[Quoted passage]
────────────────

There is a big difference between saying a hair product helps reduce the appearance of dryness or breakage and saying it grows hair, regrows hair, stimulates follicles, or treats hair loss.

There is a big difference between saying a body butter moisturizes dry skin and saying it relieves pain or inflammation.

The words you use matter.

You can accidentally change the regulatory category of a product with your marketing claims.



Online Content Can Create Claims Too

Your physical label is not the only place claims happen.

Your website content, product descriptions, Etsy listings, social media captions, hashtags, product names, FAQ wording, before-and-after photos, and customer testimonials can all shape the intended use of the product.

Testimonials are a big one.

If a customer says your product “cleared my eczema,” “fixed my acne,” “grew my hair back,” “relieved my pain,” or “healed my rash,” and you choose to feature that testimonial in your marketing, you may be adopting that claim.

The same goes for hashtags. If you are using hashtags that suggest disease treatment, pain relief, hair regrowth, or other therapeutic results, those hashtags are still part of how the product is being marketed.

You do not get to make drug-style claims indirectly and then say, “I didn’t put it on the label.”

Marketing is marketing.



Ingredients Can Matter Too

Claims are a major part of the issue, but ingredients can matter too, especially when an ingredient has an established over-the-counter drug use or when the product is marketed in a way that supports a therapeutic purpose.

Examples of product areas where sellers need to be especially careful include:

  • sunscreen products

  • acne products

  • antidandruff products

  • antiperspirants

  • skin protectants

  • antifungal products

  • external analgesic or counterirritant products

  • medicated lip products

  • products making hair regrowth or hair-loss claims

A product does not get a free pass because it is handmade, natural, botanical, small-batch, or sold by an independent maker.

If it is sold to the public, the seller needs to understand what category they are selling in.



Soap Is Not Always “Just Soap”

Since many handmade sellers also make soap, this needs to be said clearly.

Soap can fall under different rules depending on what it is made from and how it is marketed. A true soap has a different regulatory pathway than a cosmetic or drug product, but that does not mean every bar with the word “soap” on it is automatically treated the same way.

If a soap is marketed only as soap, meaning its main purpose is cleansing and it meets the definition of true soap, that is one thing.

But if the product is marketed to moisturize, deodorize, treat acne, soothe eczema, fight fungus, relieve itching, reduce inflammation, or provide other cosmetic or drug-type benefits, the category can change.

The word “soap” is not a magic shield.

What you claim matters.



Color Additives Matter

Colorants are another area handmade sellers should not ignore.

Cosmetic color additives must be approved for their intended use. Not every colorant sold to makers is automatically approved for every type of cosmetic product.

A colorant that may be suitable for soap is not automatically suitable for lips, eyes, bath bombs, leave-on skincare, or products used around mucous membranes.

That matters for micas, dyes, lakes, neons, glitters, oxides, ultramarines, botanicals, and other colorants commonly used in handmade products.

────────────────

[Excerpted records]
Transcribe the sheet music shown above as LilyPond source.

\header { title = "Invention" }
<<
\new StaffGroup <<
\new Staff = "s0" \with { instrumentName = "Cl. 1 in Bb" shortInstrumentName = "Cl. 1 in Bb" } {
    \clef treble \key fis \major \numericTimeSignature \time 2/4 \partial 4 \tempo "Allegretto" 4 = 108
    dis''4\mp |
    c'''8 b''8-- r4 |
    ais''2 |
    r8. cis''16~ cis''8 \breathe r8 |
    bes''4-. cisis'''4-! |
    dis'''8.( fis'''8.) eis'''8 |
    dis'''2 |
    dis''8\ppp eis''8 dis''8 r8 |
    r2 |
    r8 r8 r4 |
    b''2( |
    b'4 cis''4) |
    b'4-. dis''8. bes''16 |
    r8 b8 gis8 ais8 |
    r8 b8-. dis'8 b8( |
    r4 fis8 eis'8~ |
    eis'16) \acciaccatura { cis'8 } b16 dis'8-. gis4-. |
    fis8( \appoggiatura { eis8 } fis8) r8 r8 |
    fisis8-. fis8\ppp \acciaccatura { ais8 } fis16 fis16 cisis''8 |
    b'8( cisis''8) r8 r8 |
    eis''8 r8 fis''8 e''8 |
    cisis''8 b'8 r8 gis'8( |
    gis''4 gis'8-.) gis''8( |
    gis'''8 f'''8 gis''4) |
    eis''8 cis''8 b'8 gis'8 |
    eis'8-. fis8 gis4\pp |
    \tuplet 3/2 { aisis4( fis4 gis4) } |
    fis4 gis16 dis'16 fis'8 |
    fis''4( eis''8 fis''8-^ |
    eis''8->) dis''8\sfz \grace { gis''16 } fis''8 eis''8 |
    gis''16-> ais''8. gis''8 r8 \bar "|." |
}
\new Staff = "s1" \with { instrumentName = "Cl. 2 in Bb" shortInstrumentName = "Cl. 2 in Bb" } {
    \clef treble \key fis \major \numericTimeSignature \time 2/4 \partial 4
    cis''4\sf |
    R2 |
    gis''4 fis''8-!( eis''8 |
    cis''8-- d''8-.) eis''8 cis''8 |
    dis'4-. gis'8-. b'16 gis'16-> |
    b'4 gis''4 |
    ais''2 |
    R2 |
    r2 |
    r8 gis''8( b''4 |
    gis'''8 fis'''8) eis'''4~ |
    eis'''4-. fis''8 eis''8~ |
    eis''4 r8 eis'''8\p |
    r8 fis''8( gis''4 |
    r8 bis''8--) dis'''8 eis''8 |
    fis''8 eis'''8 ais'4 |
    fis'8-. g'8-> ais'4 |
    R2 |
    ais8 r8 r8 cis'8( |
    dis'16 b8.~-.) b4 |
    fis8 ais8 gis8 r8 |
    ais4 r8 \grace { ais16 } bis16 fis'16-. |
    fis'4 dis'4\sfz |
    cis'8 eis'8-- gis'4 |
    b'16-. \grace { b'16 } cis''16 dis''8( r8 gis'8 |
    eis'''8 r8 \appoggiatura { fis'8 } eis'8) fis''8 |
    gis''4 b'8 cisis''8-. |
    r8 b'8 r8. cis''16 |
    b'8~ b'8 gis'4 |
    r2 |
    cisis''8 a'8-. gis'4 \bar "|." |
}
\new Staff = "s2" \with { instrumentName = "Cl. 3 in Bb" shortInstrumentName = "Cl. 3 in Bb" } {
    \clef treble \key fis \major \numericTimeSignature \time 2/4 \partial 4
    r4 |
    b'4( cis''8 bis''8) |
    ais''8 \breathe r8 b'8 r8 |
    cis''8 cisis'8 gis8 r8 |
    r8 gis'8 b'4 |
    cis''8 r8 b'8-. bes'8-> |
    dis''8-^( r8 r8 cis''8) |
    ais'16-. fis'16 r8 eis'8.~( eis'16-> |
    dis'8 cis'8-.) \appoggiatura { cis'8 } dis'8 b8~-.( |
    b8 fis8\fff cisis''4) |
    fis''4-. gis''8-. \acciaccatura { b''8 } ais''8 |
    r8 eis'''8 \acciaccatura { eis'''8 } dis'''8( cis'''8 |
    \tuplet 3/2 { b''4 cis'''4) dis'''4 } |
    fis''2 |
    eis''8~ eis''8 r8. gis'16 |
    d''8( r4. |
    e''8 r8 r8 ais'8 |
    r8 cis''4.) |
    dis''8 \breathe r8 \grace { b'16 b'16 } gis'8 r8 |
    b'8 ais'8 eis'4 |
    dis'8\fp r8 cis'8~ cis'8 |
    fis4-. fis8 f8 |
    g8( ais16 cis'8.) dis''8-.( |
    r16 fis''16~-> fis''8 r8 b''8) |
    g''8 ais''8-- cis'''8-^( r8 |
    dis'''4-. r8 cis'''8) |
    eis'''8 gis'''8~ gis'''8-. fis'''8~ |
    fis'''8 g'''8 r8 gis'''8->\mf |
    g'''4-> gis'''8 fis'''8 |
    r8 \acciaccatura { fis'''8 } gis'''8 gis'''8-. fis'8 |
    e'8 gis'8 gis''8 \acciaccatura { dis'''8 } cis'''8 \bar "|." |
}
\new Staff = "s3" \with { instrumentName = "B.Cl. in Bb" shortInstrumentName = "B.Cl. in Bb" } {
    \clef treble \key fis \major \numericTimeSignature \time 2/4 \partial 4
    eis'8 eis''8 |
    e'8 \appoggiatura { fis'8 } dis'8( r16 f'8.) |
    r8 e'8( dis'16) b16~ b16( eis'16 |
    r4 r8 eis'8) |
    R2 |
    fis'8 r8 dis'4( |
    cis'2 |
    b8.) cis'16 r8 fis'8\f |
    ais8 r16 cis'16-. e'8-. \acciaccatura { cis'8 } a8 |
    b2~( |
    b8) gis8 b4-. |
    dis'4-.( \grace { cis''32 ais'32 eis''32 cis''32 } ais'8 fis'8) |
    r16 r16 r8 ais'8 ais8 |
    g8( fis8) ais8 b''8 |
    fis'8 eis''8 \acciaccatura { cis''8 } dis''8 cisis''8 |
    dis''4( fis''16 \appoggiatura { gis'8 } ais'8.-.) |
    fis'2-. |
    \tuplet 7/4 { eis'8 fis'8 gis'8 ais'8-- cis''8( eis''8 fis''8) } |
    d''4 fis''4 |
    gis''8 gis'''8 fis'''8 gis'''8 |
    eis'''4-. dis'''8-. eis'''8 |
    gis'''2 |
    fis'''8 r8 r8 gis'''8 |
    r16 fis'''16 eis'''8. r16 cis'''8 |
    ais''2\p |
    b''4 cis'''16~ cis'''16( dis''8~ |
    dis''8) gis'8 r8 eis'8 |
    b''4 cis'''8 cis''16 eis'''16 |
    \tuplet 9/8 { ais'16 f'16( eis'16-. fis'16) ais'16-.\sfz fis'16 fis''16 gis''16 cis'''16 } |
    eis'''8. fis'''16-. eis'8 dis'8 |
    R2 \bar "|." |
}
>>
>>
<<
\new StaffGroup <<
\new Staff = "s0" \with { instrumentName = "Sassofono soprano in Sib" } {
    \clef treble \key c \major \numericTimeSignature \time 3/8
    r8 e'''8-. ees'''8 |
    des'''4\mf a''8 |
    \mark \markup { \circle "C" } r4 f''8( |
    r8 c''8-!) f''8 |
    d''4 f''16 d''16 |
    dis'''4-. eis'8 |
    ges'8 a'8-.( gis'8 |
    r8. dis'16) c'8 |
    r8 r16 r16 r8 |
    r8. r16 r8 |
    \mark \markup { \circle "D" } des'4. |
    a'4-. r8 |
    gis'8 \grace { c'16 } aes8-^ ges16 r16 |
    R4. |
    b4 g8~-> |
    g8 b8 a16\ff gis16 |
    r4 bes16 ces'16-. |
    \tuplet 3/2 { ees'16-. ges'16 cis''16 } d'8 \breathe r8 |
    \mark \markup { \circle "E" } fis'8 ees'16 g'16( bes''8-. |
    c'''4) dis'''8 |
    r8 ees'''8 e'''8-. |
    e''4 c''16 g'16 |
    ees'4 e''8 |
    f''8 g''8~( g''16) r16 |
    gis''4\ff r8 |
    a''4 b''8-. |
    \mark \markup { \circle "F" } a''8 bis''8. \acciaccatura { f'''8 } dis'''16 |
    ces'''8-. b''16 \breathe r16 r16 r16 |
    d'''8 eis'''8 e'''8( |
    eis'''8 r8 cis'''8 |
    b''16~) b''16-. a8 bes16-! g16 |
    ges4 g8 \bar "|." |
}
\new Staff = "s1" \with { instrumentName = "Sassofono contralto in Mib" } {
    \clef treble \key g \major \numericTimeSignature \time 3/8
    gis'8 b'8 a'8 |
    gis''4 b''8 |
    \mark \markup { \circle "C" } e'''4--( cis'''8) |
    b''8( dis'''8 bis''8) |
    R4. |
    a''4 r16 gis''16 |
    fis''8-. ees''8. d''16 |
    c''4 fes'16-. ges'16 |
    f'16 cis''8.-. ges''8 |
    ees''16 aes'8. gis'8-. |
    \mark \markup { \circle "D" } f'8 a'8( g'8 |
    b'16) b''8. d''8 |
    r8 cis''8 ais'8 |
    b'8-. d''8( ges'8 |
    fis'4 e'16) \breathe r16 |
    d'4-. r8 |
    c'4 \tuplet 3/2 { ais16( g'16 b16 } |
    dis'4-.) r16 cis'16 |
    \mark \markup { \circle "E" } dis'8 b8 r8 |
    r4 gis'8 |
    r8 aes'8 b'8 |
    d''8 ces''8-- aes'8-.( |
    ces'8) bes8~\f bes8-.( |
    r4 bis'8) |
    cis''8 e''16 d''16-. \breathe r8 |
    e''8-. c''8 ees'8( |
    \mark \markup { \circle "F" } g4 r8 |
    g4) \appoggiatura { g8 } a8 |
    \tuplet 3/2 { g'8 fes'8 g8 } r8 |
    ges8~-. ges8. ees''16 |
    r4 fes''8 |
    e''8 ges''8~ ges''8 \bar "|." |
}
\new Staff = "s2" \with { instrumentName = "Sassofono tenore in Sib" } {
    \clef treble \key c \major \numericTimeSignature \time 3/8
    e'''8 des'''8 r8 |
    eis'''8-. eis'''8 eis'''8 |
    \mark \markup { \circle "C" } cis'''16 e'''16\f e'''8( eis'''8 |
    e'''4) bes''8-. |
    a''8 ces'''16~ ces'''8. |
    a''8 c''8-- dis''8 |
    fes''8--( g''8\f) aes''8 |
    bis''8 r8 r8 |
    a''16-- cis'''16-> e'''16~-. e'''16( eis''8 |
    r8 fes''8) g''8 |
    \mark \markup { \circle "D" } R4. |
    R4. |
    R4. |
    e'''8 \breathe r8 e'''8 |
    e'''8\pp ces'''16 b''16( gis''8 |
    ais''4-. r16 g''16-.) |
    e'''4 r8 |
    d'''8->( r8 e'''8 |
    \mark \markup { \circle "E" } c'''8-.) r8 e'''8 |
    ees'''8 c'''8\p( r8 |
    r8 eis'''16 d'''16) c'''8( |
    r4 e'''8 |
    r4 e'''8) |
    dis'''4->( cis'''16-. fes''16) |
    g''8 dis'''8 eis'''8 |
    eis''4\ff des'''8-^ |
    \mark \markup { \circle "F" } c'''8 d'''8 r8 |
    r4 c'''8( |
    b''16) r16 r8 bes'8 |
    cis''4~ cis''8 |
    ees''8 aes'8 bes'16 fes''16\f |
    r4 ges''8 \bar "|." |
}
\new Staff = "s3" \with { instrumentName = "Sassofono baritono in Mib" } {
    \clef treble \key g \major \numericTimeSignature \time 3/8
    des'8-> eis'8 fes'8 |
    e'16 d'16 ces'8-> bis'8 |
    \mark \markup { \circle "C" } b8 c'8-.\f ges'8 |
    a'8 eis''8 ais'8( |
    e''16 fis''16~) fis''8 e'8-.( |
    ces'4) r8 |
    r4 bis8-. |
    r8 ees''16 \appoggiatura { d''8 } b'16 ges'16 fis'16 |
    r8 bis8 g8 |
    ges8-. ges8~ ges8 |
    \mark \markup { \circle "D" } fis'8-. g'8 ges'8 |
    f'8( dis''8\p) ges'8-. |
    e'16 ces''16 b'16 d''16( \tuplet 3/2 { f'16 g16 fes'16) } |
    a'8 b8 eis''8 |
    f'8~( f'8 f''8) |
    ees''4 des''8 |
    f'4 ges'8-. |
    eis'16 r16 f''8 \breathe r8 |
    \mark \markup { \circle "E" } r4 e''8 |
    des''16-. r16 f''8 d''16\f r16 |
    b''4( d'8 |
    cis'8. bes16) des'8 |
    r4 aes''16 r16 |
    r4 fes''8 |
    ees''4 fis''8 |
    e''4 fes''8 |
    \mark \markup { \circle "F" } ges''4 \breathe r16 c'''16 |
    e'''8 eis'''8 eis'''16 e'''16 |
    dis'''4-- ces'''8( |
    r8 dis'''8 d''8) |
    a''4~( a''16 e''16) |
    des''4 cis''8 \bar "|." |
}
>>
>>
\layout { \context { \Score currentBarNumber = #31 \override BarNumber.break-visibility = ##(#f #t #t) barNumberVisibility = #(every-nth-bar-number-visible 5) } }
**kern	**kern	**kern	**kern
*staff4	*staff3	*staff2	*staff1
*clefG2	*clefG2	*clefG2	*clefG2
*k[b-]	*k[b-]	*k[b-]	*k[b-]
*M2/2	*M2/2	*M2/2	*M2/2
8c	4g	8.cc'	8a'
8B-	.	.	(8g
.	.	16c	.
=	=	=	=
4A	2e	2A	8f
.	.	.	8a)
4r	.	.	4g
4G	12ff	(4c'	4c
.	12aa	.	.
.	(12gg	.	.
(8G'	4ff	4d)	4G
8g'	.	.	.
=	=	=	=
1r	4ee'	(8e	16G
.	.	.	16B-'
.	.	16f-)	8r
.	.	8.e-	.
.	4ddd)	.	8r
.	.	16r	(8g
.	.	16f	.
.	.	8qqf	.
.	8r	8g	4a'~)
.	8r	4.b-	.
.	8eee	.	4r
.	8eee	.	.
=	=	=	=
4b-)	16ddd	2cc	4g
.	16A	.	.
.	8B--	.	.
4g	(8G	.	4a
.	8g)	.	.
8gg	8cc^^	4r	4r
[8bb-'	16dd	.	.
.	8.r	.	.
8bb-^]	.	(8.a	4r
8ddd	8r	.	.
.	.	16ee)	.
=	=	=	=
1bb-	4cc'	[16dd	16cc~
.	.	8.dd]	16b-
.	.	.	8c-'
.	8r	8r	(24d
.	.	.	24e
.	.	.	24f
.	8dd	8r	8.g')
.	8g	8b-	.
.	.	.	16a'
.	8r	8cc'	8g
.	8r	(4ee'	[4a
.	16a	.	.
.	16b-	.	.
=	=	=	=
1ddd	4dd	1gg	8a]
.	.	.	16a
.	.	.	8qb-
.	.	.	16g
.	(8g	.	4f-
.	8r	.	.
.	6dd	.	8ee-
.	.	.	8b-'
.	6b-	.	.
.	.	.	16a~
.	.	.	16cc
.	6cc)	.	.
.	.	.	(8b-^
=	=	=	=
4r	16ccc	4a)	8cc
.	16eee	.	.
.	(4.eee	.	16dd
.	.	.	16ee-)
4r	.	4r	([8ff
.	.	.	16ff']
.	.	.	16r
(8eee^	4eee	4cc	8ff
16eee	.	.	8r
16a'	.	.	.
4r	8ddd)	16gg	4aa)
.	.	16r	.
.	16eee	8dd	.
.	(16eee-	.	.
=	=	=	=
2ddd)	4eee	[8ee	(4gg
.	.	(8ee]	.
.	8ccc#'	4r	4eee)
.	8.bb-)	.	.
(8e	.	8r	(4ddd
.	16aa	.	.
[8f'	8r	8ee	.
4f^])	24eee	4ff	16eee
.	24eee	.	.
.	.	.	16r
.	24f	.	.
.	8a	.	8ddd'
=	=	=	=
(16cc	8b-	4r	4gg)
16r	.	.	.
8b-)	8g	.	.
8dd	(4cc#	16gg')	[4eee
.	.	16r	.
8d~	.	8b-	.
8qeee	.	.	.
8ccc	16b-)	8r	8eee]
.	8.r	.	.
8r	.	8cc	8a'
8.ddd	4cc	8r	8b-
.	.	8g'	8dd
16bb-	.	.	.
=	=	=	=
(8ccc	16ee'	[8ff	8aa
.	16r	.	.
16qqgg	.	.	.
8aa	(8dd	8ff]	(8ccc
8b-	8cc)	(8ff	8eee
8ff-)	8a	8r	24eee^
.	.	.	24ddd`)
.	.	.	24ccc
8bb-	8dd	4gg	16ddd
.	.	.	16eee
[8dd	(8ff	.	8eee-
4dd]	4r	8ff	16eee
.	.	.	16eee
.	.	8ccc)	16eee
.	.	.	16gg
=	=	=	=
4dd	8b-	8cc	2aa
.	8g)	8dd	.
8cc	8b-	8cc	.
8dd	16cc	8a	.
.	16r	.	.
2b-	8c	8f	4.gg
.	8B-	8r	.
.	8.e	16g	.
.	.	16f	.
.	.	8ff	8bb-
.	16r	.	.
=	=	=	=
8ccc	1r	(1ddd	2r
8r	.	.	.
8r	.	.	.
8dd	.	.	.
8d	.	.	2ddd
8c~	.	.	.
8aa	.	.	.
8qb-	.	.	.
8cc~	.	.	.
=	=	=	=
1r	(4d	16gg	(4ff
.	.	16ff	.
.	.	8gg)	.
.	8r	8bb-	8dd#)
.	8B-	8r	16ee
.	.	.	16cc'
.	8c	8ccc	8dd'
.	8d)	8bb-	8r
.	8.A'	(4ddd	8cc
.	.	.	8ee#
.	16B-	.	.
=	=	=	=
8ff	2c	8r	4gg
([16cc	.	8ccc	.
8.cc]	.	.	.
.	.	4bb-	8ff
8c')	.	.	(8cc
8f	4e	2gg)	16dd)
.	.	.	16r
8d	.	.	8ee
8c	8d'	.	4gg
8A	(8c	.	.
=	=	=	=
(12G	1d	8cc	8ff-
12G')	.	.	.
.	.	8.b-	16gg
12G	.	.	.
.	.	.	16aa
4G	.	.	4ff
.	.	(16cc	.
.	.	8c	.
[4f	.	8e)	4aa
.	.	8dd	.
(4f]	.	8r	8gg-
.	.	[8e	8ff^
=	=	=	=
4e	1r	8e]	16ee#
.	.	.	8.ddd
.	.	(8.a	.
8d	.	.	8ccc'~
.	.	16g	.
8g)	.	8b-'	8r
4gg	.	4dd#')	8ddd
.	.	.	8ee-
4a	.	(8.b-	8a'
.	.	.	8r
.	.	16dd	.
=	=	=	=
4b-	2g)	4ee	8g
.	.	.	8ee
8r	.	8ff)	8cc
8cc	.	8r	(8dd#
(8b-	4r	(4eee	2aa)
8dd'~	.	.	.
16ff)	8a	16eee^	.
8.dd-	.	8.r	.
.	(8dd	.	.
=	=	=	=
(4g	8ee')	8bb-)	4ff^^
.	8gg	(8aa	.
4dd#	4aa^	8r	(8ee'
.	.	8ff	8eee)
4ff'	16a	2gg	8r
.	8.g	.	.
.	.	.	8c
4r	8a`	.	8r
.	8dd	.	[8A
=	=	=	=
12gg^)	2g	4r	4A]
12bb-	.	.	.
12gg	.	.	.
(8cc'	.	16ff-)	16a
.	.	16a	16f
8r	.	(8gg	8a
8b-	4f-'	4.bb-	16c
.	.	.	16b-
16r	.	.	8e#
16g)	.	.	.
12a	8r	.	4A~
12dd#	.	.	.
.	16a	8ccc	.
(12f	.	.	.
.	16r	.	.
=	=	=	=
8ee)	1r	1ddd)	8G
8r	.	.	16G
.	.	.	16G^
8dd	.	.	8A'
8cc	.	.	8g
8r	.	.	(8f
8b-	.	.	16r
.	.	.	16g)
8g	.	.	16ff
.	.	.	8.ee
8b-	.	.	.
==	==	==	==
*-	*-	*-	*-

────────────────

[What this task involves] Pick up the piece on regulatory rules for handmade cosmetic sellers after its last sentence and continue writing it.

[Solved problem]
Do not assume “skin safe” means approved for every product category or every application area.

Check the intended use.



Preservation and Microbial Safety Matter

This blog is mostly about labeling and transparency, but we cannot talk about responsible selling without mentioning microbial safety.

If a product contains water, hydrosols, aloe juice, botanical teas, milks, water-based extracts, or any other water-containing ingredient, preservation is not optional from a safety standpoint.

“Use quickly” does not automatically make an improperly preserved product safe to sell.

“Keep refrigerated” does not automatically make an improperly preserved product safe to sell.

“Patch test first” does not fix poor preservation.

If you are selling water-containing products, you need to understand preservation, packaging, contamination risk, shelf life, and appropriate testing. A pretty label does not make an unsafe product safe.



Directions and Warnings Matter

A good label is not only about the ingredient list. Depending on the product, customers may also need directions and warnings.

They may need to know:

  • whether the product is leave-on or rinse-off

  • where to apply it

  • how often to use it

  • whether to avoid the eyes

  • whether to avoid mucous membranes

  • whether to avoid broken or irritated skin

  • whether children should avoid it

  • whether it may increase sun sensitivity

  • whether patch testing is recommended

  • whether it is intended for face, body, scalp, lips, feet, or hair

  • whether the product contains strong fragrance, essential oils, acids, exfoliants, or warming/cooling ingredients

A beautiful label that does not tell the customer how to use the product safely is not doing its job.

And to be very clear: “patch test first” can be useful advice, but it is not a legal shield and it does not replace proper formulation, preservation, labeling, directions, warnings, or transparency.



MoCRA Does Not Disappear Just Because You Are Small

Some small businesses may qualify for certain exemptions under MoCRA, including some facility registration and product listing exemptions. But that does not mean “small handmade seller” equals “no responsibility.”

Even if a business qualifies for certain small-business exemptions, that does not erase the responsibility to sell safe, properly labeled products and keep appropriate records.

Makers who sell should understand the basics of MoCRA, including serious adverse event reporting, safety substantiation, recordkeeping, and the changing expectations around cosmetic business responsibility.

You do not need to be afraid of that.

But you do need to stop pretending it does not apply to the handmade world at all.



Serious Adverse Event Reporting and Complaint Records

Makers who sell need a system for customer complaints, especially complaints involving reactions, burns, infections, eye injuries, hospitalization, or anything serious.

If a customer reports a serious problem, you need more than “I’m sorry that happened.”

You need records.

You need the product label.

You need batch information.

You need to know what was sold, when it was made, what ingredients were used, and whether other complaints came from the same batch.

Under MoCRA, responsible persons must report serious adverse events associated with cosmetic products in the United States to FDA within 15 business days, and the report must include a copy of the product label.

That is another reason proper labeling and batch records matter.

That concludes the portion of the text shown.